A second ideological blow was struck with the collapse of actually existing socialism in the Soviet Union and Eastern Europe and the transition to a “socialist market economy” in China, with features typical of the more “anarchic” capitalist societies. With the actually existing versions of economies attempting a transition to a more egalitarian and humane alternative to capitalism having disappeared or lost their legitimacy, the argument that there was no alternative gained ground. Apologists even declared the “end of history”.

This, after the interlude of protest in the mid- to late-1960s, led some analysts to believe that the focus of anti-capitalist protest had shifted decisively to the “Third World”. Given that background, any sign of a return to mass protest in developed capitalist societies is indeed a whiff of socialist air. What is particularly encouraging in the Occupy Wall Street version is the fact that the movement’s protest is directed at Capital in general and Finance Capital in particular. This compares with a substantial section of “civil society” protest, which is directed at the state and not at capital.
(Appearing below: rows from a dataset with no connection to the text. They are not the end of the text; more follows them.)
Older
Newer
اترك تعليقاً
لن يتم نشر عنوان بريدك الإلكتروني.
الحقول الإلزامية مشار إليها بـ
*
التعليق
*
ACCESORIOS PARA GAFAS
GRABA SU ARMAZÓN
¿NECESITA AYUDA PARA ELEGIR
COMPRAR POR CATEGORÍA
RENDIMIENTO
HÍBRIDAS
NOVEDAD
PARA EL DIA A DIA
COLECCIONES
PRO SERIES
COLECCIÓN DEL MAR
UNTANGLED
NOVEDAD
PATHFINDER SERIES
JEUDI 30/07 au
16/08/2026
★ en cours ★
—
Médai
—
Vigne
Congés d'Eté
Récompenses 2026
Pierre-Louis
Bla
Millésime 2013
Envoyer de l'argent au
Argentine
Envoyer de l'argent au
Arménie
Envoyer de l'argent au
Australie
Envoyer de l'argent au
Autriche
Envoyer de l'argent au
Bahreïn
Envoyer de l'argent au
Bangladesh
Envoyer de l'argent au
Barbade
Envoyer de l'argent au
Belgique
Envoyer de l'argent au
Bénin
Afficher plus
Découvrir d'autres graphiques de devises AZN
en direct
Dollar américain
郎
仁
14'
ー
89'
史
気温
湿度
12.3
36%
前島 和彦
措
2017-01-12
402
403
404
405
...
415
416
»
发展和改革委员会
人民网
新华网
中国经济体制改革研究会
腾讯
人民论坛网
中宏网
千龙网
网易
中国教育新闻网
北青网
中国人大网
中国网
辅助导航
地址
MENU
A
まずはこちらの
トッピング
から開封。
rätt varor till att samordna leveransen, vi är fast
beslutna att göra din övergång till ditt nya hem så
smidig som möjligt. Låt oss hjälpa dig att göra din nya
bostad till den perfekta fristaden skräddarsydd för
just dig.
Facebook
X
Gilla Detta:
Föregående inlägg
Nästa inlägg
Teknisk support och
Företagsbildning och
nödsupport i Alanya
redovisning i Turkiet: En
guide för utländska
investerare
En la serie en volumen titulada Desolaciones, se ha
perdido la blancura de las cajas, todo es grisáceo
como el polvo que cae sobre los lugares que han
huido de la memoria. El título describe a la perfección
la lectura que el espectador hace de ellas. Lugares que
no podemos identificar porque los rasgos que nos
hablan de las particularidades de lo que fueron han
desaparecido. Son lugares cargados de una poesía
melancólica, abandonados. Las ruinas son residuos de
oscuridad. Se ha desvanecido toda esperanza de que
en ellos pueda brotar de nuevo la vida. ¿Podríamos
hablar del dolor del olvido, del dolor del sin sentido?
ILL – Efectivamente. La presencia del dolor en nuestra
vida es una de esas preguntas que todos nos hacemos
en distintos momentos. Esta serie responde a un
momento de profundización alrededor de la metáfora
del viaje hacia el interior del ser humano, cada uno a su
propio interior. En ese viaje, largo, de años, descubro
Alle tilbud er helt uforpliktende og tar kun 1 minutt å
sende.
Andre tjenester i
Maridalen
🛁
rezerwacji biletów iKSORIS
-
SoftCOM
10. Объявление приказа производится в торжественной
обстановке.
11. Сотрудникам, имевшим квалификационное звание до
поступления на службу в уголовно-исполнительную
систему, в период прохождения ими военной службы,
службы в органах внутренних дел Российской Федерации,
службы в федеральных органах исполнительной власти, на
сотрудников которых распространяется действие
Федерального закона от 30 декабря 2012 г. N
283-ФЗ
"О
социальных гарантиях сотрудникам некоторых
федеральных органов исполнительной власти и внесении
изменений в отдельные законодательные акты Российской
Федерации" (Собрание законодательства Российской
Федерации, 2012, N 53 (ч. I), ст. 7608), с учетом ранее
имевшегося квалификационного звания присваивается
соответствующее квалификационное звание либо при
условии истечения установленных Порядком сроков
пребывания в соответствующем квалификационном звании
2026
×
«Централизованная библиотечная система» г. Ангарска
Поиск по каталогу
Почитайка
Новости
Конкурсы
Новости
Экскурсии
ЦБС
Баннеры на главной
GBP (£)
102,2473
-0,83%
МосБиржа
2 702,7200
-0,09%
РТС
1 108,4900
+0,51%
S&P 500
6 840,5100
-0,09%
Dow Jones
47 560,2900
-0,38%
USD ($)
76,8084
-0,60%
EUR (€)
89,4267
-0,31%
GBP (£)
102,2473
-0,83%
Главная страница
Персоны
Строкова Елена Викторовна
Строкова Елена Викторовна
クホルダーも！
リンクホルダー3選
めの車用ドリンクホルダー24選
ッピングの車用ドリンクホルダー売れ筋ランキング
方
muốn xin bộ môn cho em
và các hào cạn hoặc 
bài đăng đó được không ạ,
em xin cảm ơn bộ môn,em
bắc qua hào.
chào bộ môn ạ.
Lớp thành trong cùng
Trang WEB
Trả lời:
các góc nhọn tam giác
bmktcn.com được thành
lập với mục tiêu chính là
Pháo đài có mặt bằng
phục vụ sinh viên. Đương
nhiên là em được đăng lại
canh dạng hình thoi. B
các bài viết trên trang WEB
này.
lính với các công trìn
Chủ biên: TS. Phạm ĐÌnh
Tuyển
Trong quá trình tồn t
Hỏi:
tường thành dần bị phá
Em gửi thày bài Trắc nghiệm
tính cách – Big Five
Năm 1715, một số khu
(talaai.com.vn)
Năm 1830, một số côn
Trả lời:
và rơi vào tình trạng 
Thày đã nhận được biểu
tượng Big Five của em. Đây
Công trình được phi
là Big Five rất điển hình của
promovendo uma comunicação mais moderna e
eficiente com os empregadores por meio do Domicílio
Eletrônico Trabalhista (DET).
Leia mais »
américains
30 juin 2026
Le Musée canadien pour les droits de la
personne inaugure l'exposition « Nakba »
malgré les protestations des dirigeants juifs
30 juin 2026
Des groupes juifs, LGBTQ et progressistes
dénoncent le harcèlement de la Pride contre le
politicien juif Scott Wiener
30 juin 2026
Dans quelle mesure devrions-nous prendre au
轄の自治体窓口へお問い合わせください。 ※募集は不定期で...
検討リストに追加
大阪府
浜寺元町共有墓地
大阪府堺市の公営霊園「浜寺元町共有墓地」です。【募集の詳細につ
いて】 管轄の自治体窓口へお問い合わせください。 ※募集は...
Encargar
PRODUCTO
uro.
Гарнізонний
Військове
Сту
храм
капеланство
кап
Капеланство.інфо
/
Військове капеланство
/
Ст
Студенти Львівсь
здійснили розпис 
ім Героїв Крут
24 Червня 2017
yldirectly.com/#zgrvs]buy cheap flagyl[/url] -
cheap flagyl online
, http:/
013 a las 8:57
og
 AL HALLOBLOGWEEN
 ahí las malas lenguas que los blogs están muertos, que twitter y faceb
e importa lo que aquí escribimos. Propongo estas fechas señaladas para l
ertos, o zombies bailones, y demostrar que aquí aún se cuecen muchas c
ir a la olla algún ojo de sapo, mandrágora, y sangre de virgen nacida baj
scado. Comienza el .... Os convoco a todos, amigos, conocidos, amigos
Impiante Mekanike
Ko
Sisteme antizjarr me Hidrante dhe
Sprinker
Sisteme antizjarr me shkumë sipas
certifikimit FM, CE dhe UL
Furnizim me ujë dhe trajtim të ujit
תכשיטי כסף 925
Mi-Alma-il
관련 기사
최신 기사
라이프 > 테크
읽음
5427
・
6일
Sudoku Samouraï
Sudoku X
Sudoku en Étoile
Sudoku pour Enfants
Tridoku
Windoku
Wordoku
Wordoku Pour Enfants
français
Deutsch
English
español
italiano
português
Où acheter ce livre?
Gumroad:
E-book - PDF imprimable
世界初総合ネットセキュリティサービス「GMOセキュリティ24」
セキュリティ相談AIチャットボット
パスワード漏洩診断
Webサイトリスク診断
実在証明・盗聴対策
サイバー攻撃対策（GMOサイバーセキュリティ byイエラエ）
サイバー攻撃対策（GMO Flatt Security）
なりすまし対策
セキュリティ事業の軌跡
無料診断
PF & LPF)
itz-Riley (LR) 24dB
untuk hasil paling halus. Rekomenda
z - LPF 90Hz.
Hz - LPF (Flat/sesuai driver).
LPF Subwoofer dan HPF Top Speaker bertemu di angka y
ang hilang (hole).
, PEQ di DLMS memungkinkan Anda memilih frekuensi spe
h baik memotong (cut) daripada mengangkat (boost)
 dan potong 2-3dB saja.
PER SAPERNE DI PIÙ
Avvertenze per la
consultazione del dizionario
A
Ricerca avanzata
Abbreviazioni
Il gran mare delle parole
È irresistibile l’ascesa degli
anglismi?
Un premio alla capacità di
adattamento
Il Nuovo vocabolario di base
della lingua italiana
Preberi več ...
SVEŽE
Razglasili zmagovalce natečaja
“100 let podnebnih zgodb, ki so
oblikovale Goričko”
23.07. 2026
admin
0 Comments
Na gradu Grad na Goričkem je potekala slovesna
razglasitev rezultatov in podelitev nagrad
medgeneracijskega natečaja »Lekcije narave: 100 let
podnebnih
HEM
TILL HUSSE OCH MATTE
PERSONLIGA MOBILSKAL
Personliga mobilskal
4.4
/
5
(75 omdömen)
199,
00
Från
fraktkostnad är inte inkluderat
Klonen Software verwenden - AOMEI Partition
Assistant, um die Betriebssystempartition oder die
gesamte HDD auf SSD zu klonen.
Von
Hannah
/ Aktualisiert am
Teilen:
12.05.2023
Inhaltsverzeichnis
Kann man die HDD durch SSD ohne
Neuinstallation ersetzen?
The state too is being questioned now, but more because of the support it lends capital, rather than for just being there, as is true of the right-wing Tea Party movement.

This “anti-capitalist” flavour arises because of the circumstances that have given rise to this movement. Capitalism is indeed facing one of its worst crises over the last century, barring of course the Great Depression. But as noted these protests did not arise when the crisis broke. Rather they come four years after the onset of the recent crisis, when the optimism that the state’s massive bail-out and stimulus effort would stall and reverse the economic decline is disappearing. Rather the expectation is that the crisis is likely to intensify. Thus, the protest has occurred when it appears that capitalism is losing its ability to restructure and reconstitute itself. It is the resulting loss of economic legitimacy that gives the protest an anti-capitalist character.

Needless to say, this alone is not enough. If this occurrence and spread of a primarily anti-capitalist protest is to acquire strength to confront the might of finance capital and the state it controls, if it is actually to undermine the power of the Wall Street-Treasury nexus it must find greater cohesion, with an organisational structure and a programme that goes beyond anger against the unjust system that prevails and the condition to which it has reduced the majority. Or it must galvanise sections within the prevailing left-of-centre formations, strengthening their hands and serving as a check against the return to a degenerate form of social democracy. If that does not happen, the movement may dissipate and even be exploited by those whose interests lie elsewhere. The developments in Egypt where fundamentalism and a sinister section of the military are attempting to pick up where the uprising left off is an indicator of the dangers ahead. But just as the Occupy Wall Street protest has surprised the world by its growing size and spread, it may also spring a surprise by evolving in directions that mount a challenge to the system.